Read Replicas Look Like Free Performance. They Are Not Free.

The Obvious Win That Isn’t

The pitch for read replicas is almost too clean. Your primary database is under load. Reads are overwhelming writes. The solution: spin up a replica, route your read traffic there, and watch your primary breathe again. No schema changes. No application rewrites. Just more database, pointed at the same data.

This is genuinely useful. Amazon RDS, Google Cloud SQL, and every managed Postgres service worth mentioning offer read replicas as a first-class feature, and teams adopt them constantly. The problem isn’t that read replicas don’t work. It’s that they work just well enough to obscure what they’re actually trading away.

What they’re trading away is consistency. More precisely, they’re trading away the guarantee that a read reflects the most recent write. Replication lag, even in well-tuned systems, is real. It can be milliseconds. It can be seconds. In degraded network conditions or under heavy write load, it can be longer. The replica is always, to some degree, a snapshot of the past.

Most of the time, nobody notices. Then someone does.

Replication Lag Doesn’t Announce Itself

The failure mode for read replicas is insidious because it looks like correct behavior. The system returns data. The data is valid. It just isn’t current.

Consider a user who updates their email address and is immediately redirected to their profile page. If that profile page reads from a replica that’s two seconds behind, they’ll see their old address. They’ll hit refresh. Maybe they’ll see the new one, maybe not. In the best case, they assume a bug. In the worst case, they file a support ticket, try again, get confused, and tell someone the product is broken. They’re not wrong.

This class of problem, reading your own writes, is one of the canonical consistency anomalies in distributed systems. It’s well understood in academic literature. It’s less well understood in sprint planning. Teams reach for read replicas during a performance crisis, route most of their queries there to maximize the benefit, and then discover months later that certain workflows have been subtly broken for just as long.

The discovery often happens through a user complaint or an audit, not through monitoring. Replication lag metrics exist in most managed database services, but lag of two seconds doesn’t trigger alerts unless someone thought to configure them. And even then, the alert tells you the replica is lagging, not which user just read stale data.

Diagram showing how reads routed to a replica can return stale data after a write to the primary — Read-your-writes consistency breaks when the read path and the write path don't share the same database target. The gap is usually invisible until it isn't.

The Architecture Decisions That Make It Worse

Read replicas become more dangerous as systems grow more complex. A single-replica setup serving a modest application is manageable. You can reason about where reads go and design around the edge cases. The problems compound when teams treat replicas as a scaling strategy rather than a targeted optimization.

The common progression: one replica for reporting queries, a second for the API’s read path, a third added during a traffic spike that never gets removed. Each replica introduces its own lag characteristics. Reporting queries might tolerate five-second lag without consequence. User-facing reads that inform subsequent writes cannot. When all of this runs through the same connection pool middleware, the distinction collapses.

- **Extracted material**
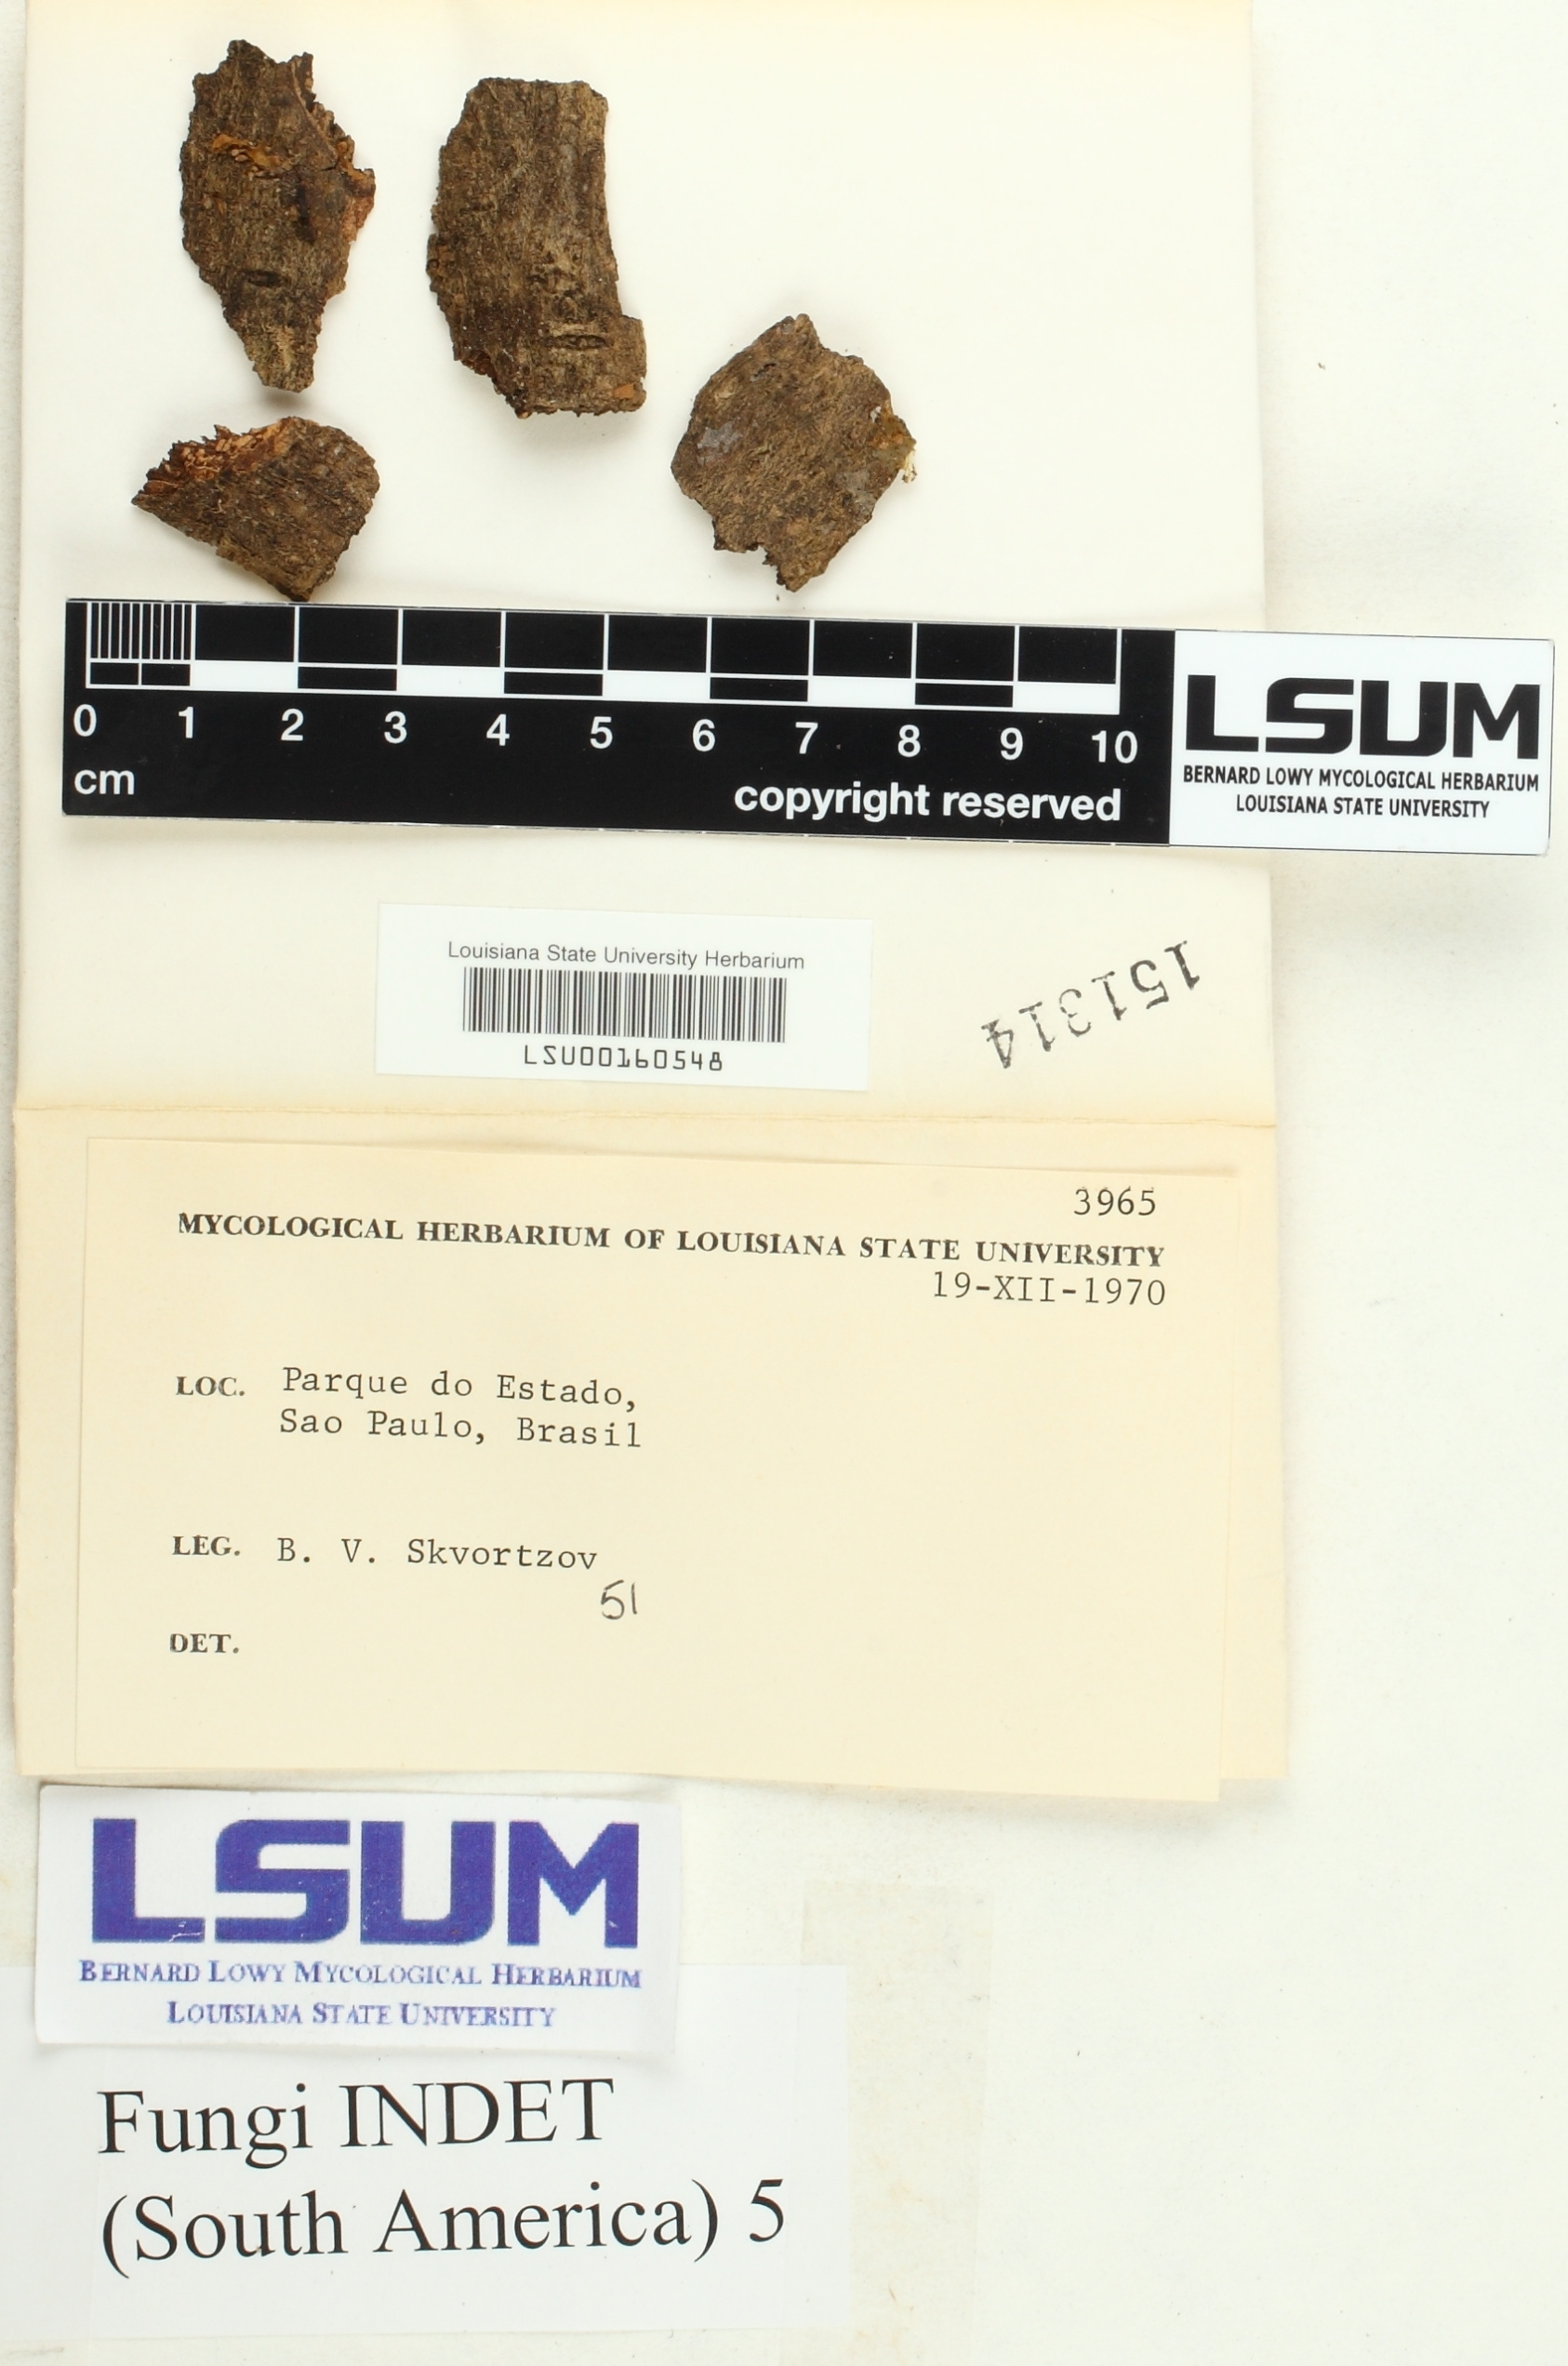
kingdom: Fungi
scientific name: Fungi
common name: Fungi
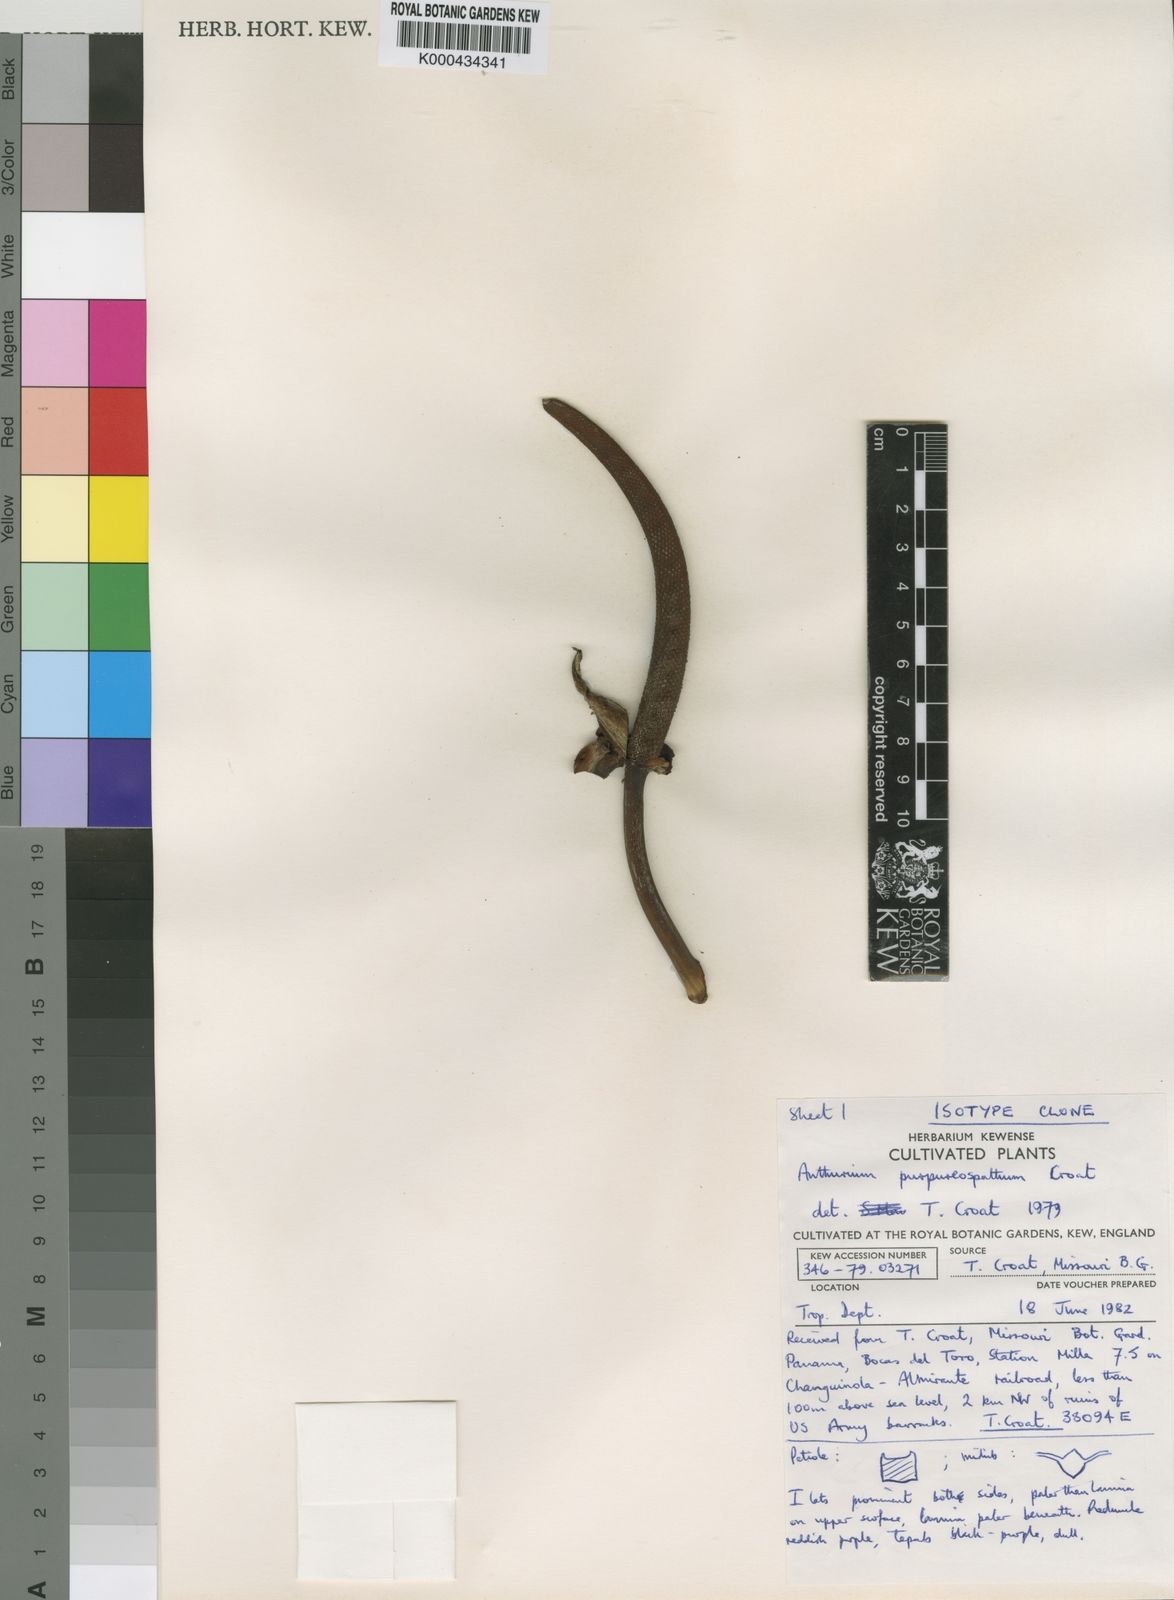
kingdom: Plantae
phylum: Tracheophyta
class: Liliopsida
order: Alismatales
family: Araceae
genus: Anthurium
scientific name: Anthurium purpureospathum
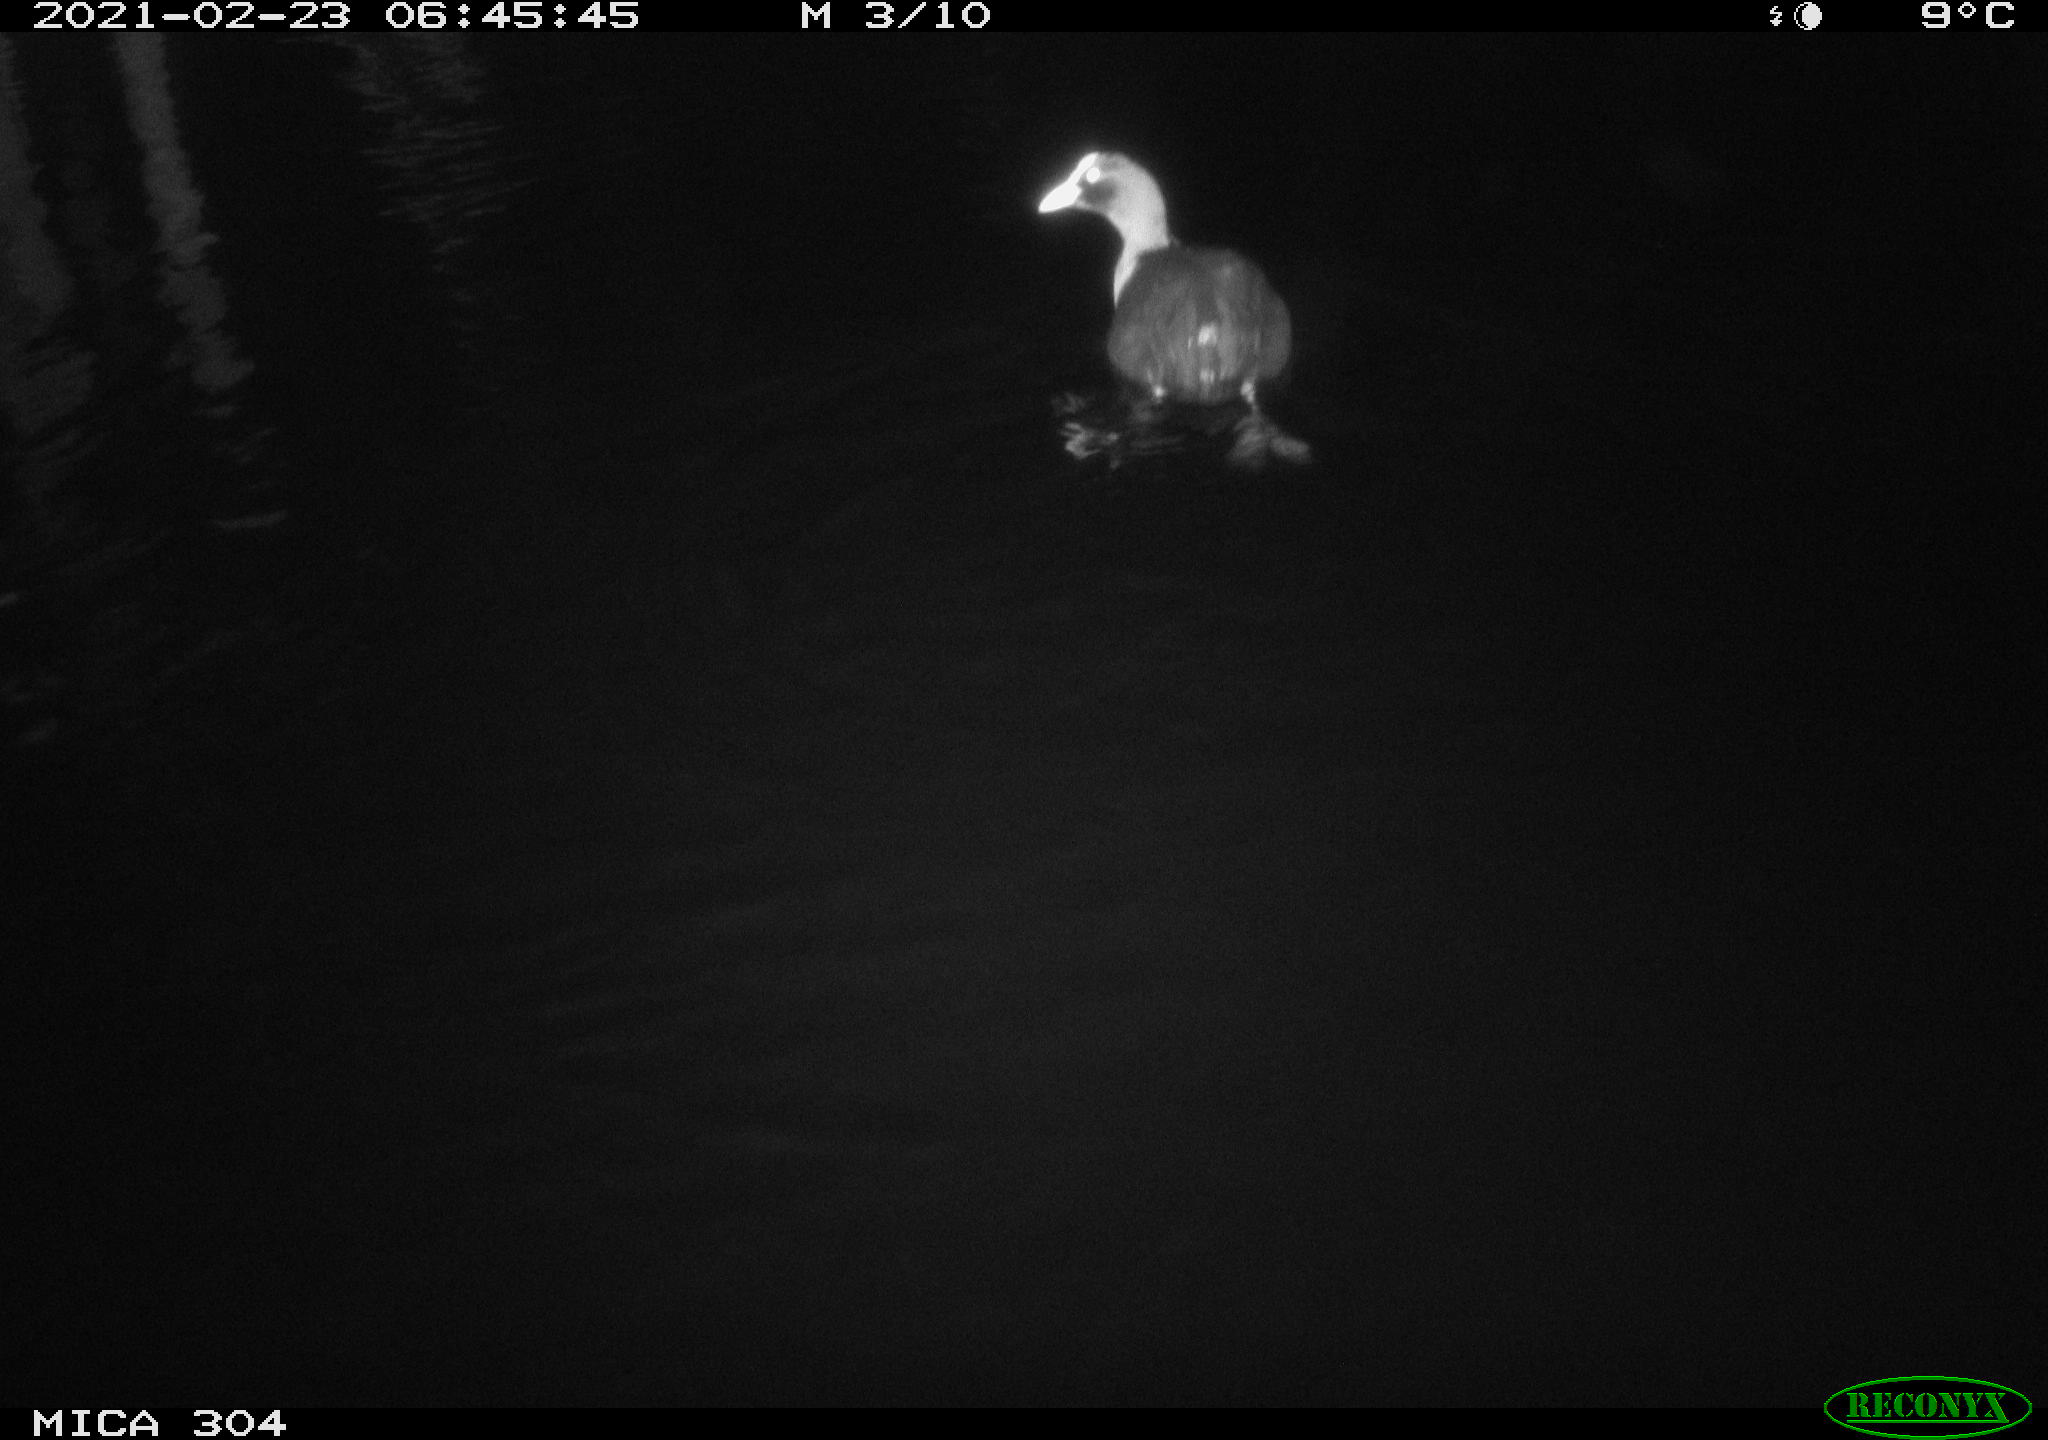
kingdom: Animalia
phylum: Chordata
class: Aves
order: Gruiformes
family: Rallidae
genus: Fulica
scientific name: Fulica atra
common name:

- **Objective**
In the passage on read replicas, what guarantee does the text say replicas trade away? The entries play no part in this work.

- **Worked answer**
They trade away the guarantee that a read reflects the most recent write.